Google today hosted its 15th annual I/O developer conference in Mountain View, California, highlighting advances in artificial intelligence, changes to Google Photos, updates to search, and more.
Pixel Fold
The Pixel Fold is Google's first foldable smartphone, and it's set to launch in late June. In terms of design, it is similar to the Galaxy Z Fold, as it opens from a smartphone form factor into a tablet form factor.
The Pixel Fold features a 7.6-inch display when unfolded, with a resolution of 2208 x 1840 and a 120Hz refresh rate. When folded, the Pixel Fold has a 5.8-inch display with a 2092 x 1080 resolution. It is powered by the latest Google Tensor chip, and is equipped with a 4,821mAh battery.
There are three cameras, including a 48-megapixel main camera, an ultrawide camera, and a telephoto camera with 5x optical zoom. Other features include a fingerprint scanner built into the power button, facial recognition, IPX8 water resistance, and a 180-degree hinge mechanism at the edges. Preorders for the Pixel Fold are available today, and it is priced at $1,800.
Pixel Tablet and Pixel 7a
Alongside the Pixel Fold, Google today also introduced a new 11-inch Pixel Tablet and the more affordable Pixel 7a smartphone. The Pixel Tablet includes a Charging Speaker Dock that turns it into a smart home control hub, and it is priced at $499.

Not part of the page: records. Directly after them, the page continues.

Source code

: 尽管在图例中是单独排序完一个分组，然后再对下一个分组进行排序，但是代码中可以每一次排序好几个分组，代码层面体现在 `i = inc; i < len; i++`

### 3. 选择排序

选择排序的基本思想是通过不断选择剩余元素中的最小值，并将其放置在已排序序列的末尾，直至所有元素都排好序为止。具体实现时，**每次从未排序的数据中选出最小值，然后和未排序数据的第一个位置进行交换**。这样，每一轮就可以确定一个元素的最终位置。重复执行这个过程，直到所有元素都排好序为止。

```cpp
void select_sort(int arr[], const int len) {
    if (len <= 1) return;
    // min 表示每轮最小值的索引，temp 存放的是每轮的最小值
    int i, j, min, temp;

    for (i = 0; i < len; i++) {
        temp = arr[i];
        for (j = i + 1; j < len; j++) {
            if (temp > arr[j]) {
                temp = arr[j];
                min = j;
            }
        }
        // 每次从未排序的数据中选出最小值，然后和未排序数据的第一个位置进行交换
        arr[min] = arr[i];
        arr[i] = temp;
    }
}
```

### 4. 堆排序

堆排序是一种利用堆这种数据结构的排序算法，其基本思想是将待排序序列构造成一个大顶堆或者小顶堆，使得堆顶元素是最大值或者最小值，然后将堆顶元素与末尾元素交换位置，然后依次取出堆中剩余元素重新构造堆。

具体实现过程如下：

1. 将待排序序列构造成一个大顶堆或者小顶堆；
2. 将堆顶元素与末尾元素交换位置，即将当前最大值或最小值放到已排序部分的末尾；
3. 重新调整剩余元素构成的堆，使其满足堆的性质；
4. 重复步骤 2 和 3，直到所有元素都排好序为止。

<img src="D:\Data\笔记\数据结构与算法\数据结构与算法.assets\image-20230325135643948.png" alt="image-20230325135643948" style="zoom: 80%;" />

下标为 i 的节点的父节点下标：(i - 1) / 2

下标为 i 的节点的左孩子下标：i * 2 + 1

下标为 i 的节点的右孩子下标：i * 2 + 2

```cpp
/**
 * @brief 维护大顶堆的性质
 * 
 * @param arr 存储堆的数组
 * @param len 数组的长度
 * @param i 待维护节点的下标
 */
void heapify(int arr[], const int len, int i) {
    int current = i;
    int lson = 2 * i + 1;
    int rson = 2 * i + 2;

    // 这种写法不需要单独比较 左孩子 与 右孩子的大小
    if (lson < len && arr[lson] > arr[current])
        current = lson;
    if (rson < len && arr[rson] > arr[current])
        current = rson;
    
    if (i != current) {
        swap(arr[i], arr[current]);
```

The Pixel 7a is a low-cost smartphone at $499, and it offers an alternative to the Pixel 7 and Pixel 7 Pro.
Google Photos
A new "Magic Editor" in Google Photos adds AI editing features, with select Pixel phones to get early access later in 2023. Magic Editor can make complex edits automatically, tweaking specific parts of an image to remove unwanted objects, changing composition by repositioning the subject, and updating elements like the sky.

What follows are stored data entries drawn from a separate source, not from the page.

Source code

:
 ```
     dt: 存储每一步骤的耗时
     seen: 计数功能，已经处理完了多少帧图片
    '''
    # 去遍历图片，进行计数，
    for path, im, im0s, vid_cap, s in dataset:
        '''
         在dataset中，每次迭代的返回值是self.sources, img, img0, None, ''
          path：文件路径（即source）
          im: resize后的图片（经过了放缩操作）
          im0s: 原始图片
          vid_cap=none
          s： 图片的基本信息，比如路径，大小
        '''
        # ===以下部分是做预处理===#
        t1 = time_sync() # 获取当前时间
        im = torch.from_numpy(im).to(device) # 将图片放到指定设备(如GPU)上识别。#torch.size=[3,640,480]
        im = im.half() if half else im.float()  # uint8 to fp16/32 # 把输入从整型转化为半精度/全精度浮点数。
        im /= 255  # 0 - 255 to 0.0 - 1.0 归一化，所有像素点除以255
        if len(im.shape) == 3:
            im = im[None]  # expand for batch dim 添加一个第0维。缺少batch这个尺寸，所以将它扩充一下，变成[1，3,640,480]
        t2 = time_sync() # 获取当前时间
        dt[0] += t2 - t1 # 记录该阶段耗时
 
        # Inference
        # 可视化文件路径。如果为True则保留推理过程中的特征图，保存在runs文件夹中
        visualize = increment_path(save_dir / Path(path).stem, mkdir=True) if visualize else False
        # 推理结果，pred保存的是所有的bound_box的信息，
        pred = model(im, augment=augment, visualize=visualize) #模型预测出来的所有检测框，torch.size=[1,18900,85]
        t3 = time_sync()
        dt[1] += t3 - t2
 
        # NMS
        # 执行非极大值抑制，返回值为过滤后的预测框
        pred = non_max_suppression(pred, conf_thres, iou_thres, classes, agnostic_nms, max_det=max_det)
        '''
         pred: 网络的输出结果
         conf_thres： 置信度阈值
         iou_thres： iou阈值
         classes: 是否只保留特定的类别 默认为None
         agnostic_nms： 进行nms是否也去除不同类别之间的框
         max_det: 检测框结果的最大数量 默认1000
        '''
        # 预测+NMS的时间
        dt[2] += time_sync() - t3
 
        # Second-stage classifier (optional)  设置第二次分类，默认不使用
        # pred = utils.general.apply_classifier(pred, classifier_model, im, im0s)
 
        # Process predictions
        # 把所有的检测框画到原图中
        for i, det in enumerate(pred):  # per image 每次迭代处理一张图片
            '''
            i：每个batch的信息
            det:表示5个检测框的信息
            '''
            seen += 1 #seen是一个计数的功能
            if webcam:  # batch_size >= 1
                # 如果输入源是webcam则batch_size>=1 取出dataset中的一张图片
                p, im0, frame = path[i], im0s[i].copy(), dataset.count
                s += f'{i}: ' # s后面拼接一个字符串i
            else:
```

Magic Editor can also create new content when repositioning an image to change the way cropping and resizing works, and it is functionality that is likely to expand beyond Pixel phones in the future.
Google Maps
Maps is gaining an updated Immersive View feature that uses AI to fuse Street View and aerial images together to create a digital model of the world for route planning purposes. It will show bike lanes, sidewalks, intersections, and parking for an entire trip, along with information on weather changes throughout the day. The feature will roll out in the coming months in select cities like San Francisco, Tokyo, LA, London, and New York.
AI
Artificial intelligence is a major focus at this year's I/O event with Google announcing several new initiatives.
- Gmail - "Help Me Write," a generative AI feature, is being added to Gmail. It will be able to write emails for Gmail users when provided with a prompt such as requesting a refund from a company.
- Bard - Bard, Google's AI chatbot, is open for anyone to use rather than limited to a small number of people. It is now using "PaLM 2," Google's next-generation language model that offers better multilingual, reasoning, and coding capabilities. In the near future, Bard will be able to provide rich visuals for queries and users will be able to add images to search prompts.
- Search Labs - Search Labs is an experimental initiative that lets users engage with new AI-based search experiences. Search Generative Experience, for example, will bring generative AI directly to the search interface. There are a limited number of test spots that users can sign up for.
- Tailwind - Project Tailwind is described as an "AI notebook" that is designed for students. It takes the information that's input and provides study guides in the form of questions and themes, plus it can organize the material in a way that facilitates studying. Tailwind is part of Search Labs.
- MusicLM - MusicLM is designed to turn text descriptions that are input into music for quick songwriting. This is also part of Search Labs and available to a limited number of users.
- Google Workspace - Duet AI for Google Workspace allows users to collaborate with AI on writing, creating images from text, turning data into insights, generating backgrounds for video calls, and more. There is a waitlist to use AI in Workspace.
- Codey - Codey offers real-time code completion and generation, and it can be customized to a customer's codebase. It supports more than 20 coding languages, and can help with everything from creating code to debugging and documentation.
- Imagen - Imagen can create images for businesses using text input.
Image Context
To combat "deep fake" images that are generated by AI, Google plans to provide more context for the images that are found through Google Search. Images will show context like when the image and similar images were initially indexed by Google, where an image first appeared, and where else it's been online.
Image information can be found by clicking on the three dots on an image in Google Images results, swiping up on an image in the Google app, or searching with an image in Google Lens.